La dimension de l’usage des objets dans cette crise n’est pas forcément centrale pour moi. Il faut réfléchir plus largement sur la production, la façon dont ils sont construits, les matériaux qui les composent. Pour ce qui est des modes de consommation, ironiquement l’analyse qui tendait à dire que le nomadisme était l’un des facteurs de la construction des civilisations contemporaines s’effondre complètement à l’heure actuelle; il faut repenser le local. Nous n’avons jamais été aussi sédentaire qu’aujourd’hui !! et de ce fait le tissu économique de proximité n’a jamais été autant central et vital. L’hôtellerie devra aussi tirer les conséquences de ce renversement et organiser de nouvelles stratégies. Encore une fois le développement d’une économie de proximité durable et de qualité sera inévitable. 

   

– Si après le confinement, on s’est habitué au télétravail, au fait de manger différemment, de se nourrir davantage chez soi, avec de la livraison, en circuits courts, … est-ce que les objets classiques qu’on utilisait machinalement le matin, en fin de journée, … etc, ne vont-ils pas changer, devenir des objets davantage du quotidien, plus utiles, plus design ? Comment le designer que tu es peut-il intervenir ou a-t-il déjà sans le savoir déjà anticipé cela dans tes créations précédentes ?

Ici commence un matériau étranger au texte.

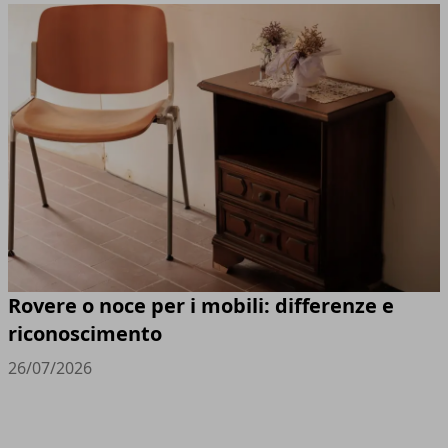
Rovere o noce per i mobili: differenze e
riconoscimento
26/07/2026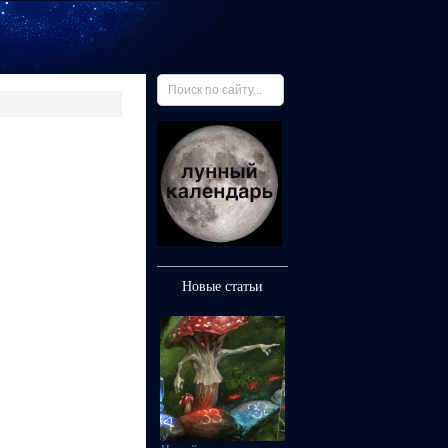
Новые статьи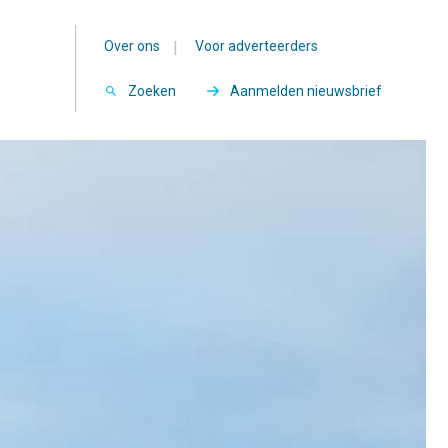
Over ons
|
Voor adverteerders
Zoeken
Aanmelden nieuwsbrief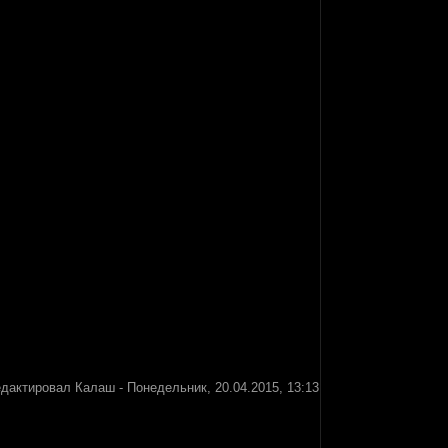
едактировал
Калаш
-
Понедельник, 20.04.2015, 13:13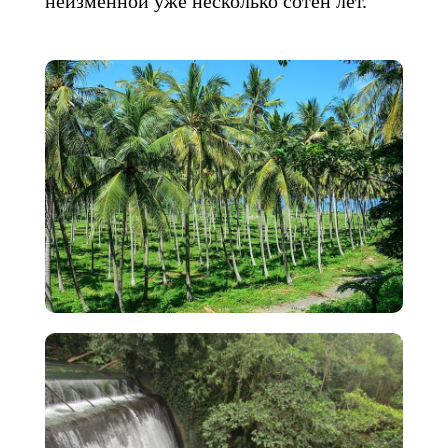
неизменной уже несколько сотен лет.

Je pense que le “design” ne peut pas être un adjectif pour qualifier la qualité d’un objet ou d’un lieu. En revanche en tant que designer il faudra dans nos futurs projets se diriger davantage vers une simplicité, un dépouillement. “Simplicité” ne veut pas dire “minimalisme”. Il conviendra de peser l’utilité de chaque composant et détail d’un produit ou d’un espace, que ce soit d’un point de vue fonctionnel, sémantique ou éthique. Je travaille depuis plus de deux ans sur un projet d’une jeune start-up de Besançon. Aujourd’hui ce projet, qui consiste à transformer des matières usagées ou déclassés en produit haut de gamme trouve un écho tout particulier à la crise actuelle.